▶ **INSTRUCTION**
Starting at the line below that contains "cts manufactured and" and ending at the line that contains "gained by attending meetings, planning and", retype each line exactly as it stands, but omit the pictures.

▶ **DATA FOR PROCESSING**
##########

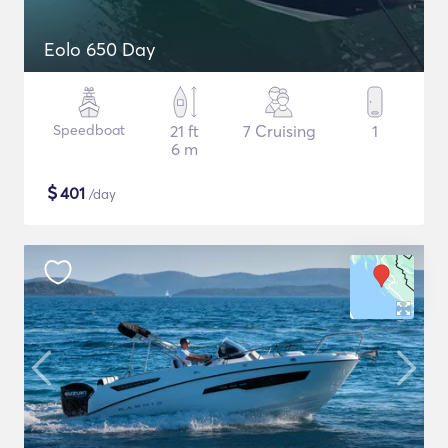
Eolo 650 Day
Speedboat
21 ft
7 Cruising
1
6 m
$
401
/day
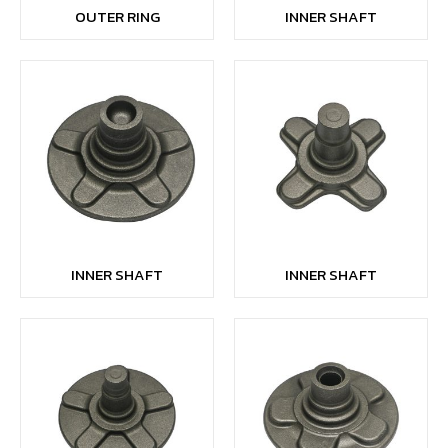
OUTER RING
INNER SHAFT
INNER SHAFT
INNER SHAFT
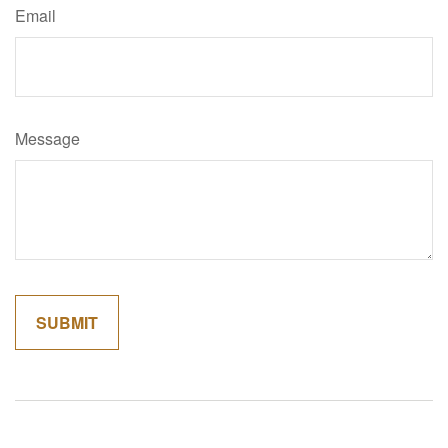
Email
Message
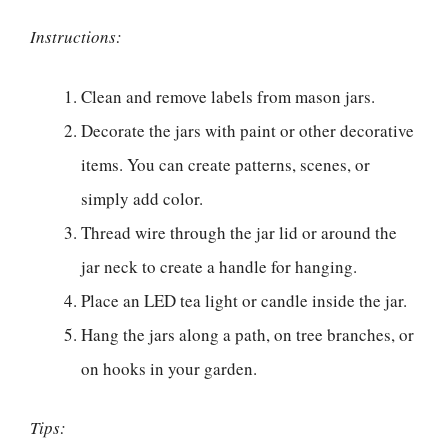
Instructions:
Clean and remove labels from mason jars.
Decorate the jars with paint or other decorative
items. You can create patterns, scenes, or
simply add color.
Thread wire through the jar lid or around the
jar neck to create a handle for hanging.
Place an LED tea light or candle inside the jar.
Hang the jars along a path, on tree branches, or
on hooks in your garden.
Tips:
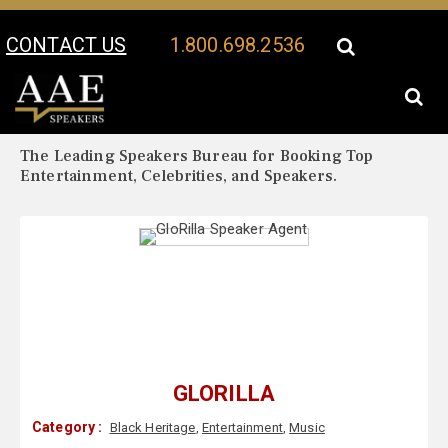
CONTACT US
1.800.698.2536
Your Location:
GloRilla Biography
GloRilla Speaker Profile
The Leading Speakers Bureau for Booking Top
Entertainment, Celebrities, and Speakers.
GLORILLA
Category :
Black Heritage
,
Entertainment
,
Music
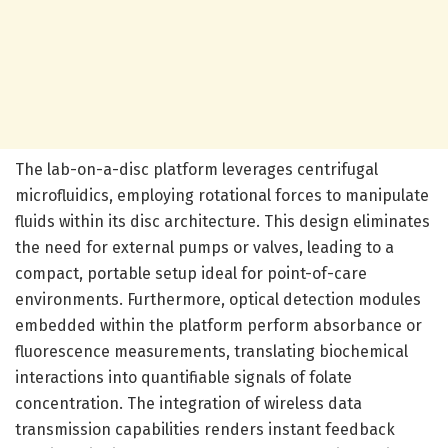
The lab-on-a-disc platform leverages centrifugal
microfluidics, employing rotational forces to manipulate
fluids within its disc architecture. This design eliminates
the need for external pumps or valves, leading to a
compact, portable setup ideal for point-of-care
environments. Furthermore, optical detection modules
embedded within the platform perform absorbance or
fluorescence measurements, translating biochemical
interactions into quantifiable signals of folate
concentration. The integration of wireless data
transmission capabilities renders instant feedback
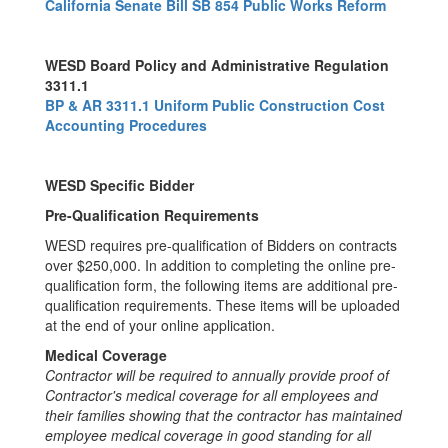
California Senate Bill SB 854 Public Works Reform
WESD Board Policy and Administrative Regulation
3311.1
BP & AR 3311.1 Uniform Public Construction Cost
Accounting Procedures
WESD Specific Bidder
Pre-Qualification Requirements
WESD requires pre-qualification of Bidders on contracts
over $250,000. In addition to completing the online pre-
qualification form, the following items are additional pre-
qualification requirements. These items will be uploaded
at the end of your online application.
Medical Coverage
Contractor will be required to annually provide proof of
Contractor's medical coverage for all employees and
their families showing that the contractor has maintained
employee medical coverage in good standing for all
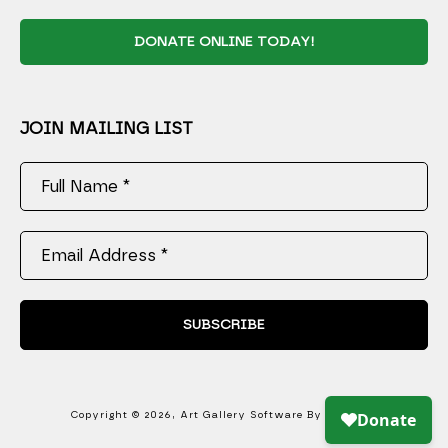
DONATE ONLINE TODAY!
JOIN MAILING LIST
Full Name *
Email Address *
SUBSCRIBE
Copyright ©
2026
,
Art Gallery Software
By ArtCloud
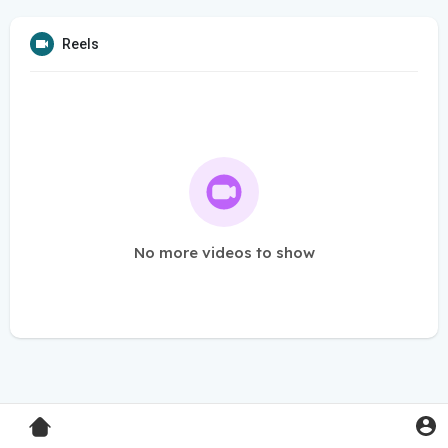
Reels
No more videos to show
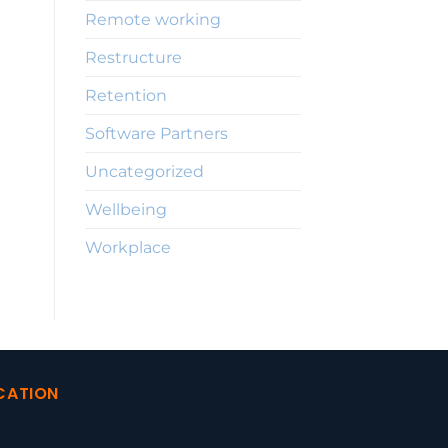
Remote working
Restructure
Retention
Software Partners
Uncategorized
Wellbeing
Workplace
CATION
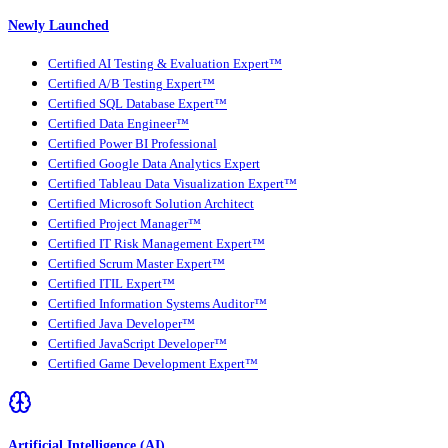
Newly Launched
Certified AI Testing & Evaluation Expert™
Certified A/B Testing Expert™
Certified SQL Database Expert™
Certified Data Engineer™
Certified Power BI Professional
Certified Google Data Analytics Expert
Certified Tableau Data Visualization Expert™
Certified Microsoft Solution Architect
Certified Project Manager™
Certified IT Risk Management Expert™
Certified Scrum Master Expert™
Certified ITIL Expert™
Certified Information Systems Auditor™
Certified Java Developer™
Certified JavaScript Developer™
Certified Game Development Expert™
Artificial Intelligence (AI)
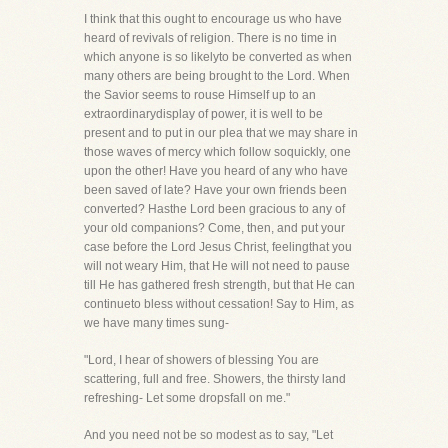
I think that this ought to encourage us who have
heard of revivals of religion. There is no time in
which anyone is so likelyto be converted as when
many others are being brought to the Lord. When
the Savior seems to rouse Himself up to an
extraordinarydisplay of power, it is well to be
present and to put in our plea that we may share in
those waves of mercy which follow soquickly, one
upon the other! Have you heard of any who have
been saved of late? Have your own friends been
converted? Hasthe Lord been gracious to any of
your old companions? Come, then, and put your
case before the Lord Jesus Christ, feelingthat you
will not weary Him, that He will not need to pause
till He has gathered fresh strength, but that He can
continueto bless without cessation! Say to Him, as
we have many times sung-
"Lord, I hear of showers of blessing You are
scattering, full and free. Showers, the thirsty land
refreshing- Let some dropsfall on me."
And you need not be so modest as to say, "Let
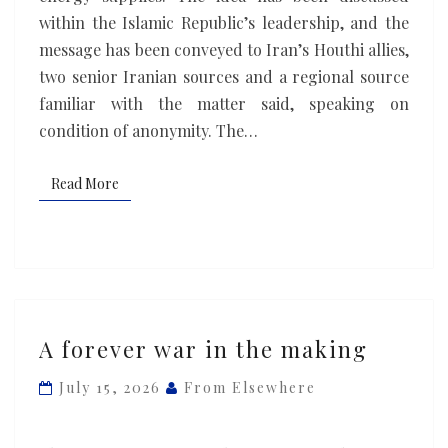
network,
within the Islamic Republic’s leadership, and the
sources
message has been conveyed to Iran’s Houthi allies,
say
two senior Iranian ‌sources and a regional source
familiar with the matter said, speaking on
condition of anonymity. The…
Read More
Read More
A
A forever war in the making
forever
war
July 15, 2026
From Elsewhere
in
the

##########

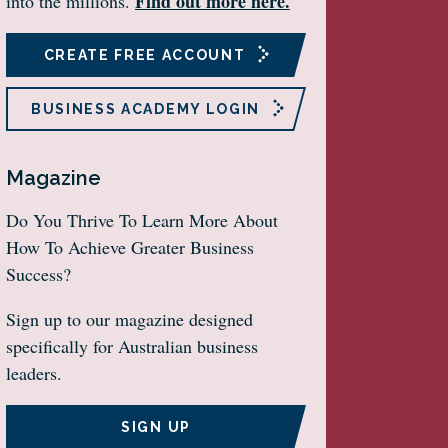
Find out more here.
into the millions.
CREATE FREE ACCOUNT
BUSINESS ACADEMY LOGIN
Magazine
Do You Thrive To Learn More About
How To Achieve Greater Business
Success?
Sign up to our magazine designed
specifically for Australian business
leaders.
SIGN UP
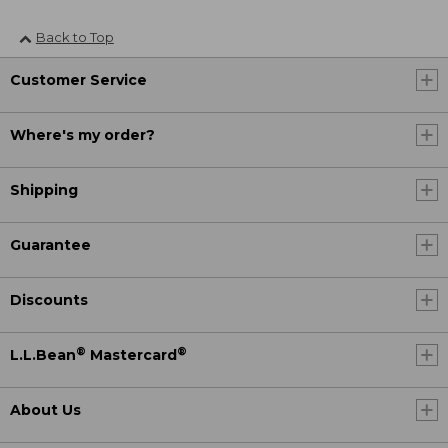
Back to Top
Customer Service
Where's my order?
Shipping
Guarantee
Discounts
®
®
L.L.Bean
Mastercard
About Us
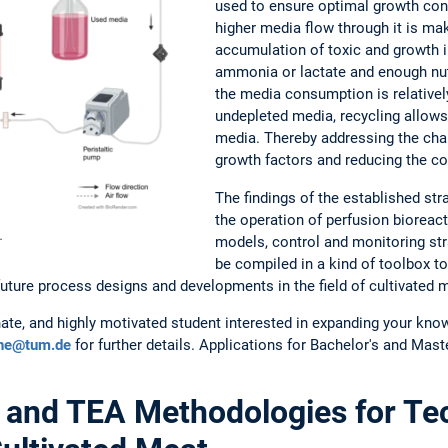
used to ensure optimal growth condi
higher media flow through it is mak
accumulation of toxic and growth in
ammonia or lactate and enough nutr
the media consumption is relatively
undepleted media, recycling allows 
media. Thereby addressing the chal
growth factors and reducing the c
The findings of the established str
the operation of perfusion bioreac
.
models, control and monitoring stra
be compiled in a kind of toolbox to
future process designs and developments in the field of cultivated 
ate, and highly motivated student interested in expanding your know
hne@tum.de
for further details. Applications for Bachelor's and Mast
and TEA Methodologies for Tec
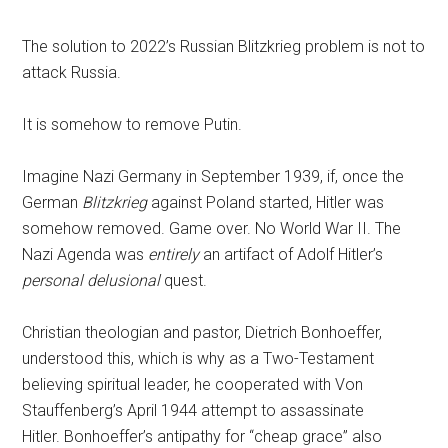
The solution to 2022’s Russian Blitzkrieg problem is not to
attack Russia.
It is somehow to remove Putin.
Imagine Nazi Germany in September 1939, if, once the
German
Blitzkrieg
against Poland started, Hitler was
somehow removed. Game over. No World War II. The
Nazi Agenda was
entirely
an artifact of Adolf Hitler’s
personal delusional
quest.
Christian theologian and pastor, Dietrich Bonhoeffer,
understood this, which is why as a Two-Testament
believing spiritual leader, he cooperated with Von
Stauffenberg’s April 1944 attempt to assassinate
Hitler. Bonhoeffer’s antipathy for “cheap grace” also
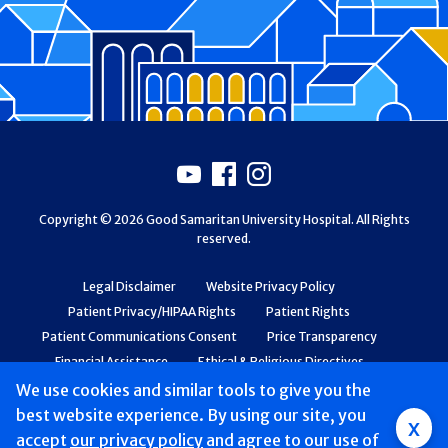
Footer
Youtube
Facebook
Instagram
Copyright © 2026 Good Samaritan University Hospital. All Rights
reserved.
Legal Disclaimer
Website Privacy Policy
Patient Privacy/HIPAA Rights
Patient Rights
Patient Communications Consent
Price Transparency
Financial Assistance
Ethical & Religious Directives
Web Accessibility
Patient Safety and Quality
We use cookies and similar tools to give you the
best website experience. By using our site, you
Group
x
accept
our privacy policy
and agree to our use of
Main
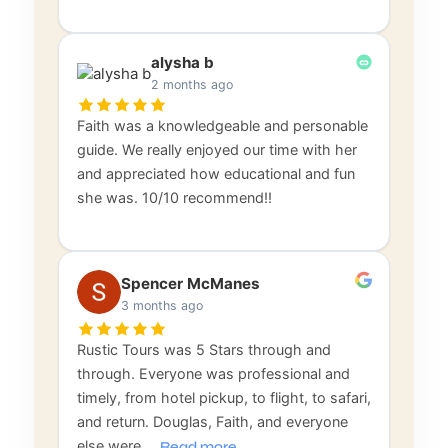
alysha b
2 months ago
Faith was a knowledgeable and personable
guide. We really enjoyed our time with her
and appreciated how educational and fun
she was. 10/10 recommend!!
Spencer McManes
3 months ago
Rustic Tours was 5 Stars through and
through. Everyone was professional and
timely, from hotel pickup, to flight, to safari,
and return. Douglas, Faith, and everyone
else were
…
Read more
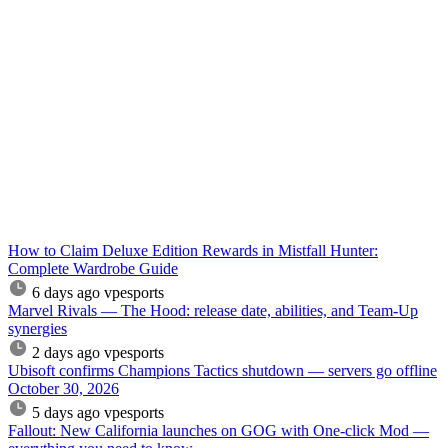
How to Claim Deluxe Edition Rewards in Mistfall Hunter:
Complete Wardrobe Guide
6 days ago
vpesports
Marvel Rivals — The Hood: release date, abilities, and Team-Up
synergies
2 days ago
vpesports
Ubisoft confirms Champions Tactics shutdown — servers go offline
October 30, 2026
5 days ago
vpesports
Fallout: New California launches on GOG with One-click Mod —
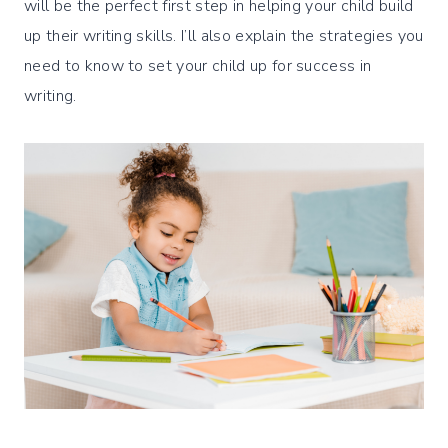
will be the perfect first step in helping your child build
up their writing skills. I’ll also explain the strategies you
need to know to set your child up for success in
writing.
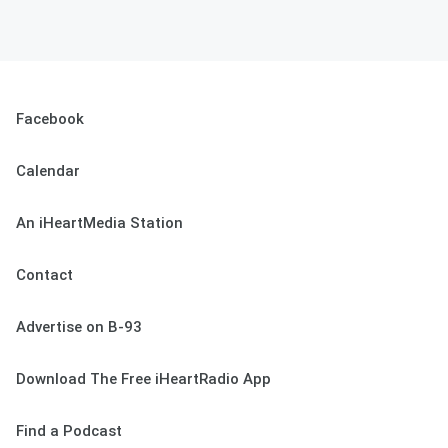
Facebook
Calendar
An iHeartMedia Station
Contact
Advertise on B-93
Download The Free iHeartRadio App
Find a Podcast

##########

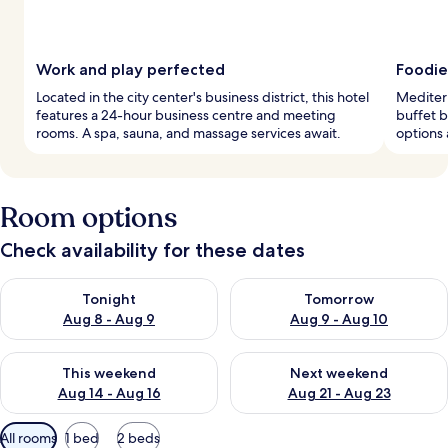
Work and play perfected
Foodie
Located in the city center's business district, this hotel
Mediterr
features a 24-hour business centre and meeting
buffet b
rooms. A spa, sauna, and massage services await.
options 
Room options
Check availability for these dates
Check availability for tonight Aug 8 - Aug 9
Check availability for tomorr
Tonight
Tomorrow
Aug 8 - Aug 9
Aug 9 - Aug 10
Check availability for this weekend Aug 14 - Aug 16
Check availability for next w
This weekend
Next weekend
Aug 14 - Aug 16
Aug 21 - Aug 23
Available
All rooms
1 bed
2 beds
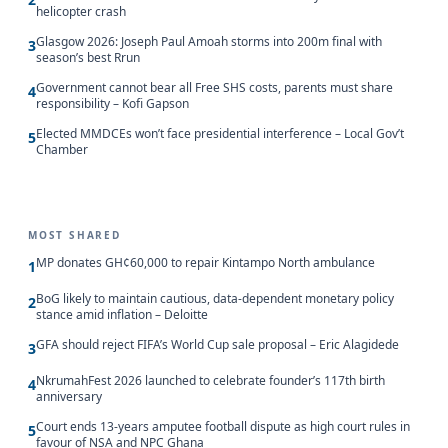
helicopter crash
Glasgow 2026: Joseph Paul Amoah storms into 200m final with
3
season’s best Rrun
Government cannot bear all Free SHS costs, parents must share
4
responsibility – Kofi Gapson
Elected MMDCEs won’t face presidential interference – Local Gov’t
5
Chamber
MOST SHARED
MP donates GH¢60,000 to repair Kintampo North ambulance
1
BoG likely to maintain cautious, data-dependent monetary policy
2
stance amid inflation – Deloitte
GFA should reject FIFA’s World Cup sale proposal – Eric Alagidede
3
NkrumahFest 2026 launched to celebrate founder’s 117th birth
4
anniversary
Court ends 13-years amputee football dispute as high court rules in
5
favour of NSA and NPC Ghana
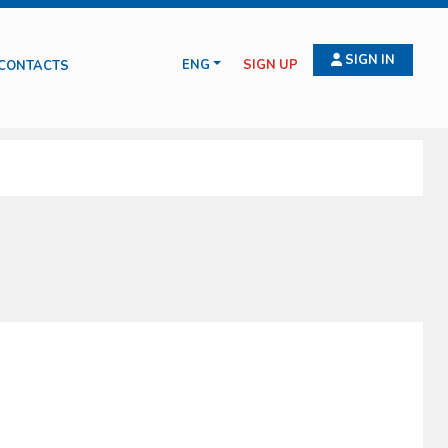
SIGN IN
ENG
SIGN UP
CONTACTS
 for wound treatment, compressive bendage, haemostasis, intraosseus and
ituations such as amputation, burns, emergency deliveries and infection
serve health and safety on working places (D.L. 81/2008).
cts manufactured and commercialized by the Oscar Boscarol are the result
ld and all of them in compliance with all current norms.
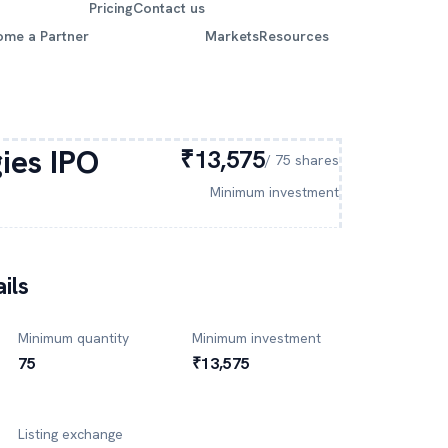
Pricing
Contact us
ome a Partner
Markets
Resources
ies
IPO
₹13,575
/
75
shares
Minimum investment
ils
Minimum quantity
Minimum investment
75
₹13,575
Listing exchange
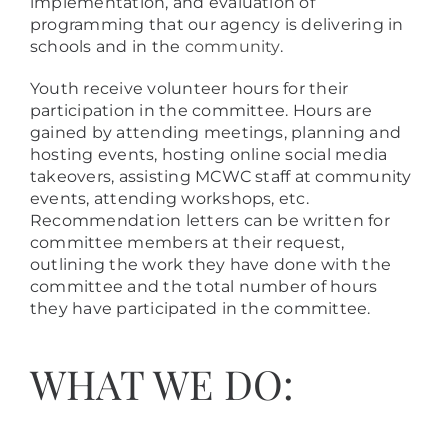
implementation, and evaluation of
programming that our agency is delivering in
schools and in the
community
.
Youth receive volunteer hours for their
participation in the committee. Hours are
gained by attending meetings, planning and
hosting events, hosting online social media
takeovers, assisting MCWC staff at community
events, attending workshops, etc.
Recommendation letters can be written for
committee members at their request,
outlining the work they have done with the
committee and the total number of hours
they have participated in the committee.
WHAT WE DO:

##########

▶ **SOLUTION BELOW**
cts manufactured and commercialized by the Oscar Boscarol are the result
ld and all of them in compliance with all current norms.
Pricing
Contact us
ome a Partner
Markets
Resources
ies
IPO
₹13,575
/
75
shares
Minimum investment
ils
Minimum quantity
Minimum investment
75
₹13,575
Listing exchange
implementation, and evaluation of
programming that our agency is delivering in
schools and in the
community
.
Youth receive volunteer hours for their
participation in the committee. Hours are
gained by attending meetings, planning and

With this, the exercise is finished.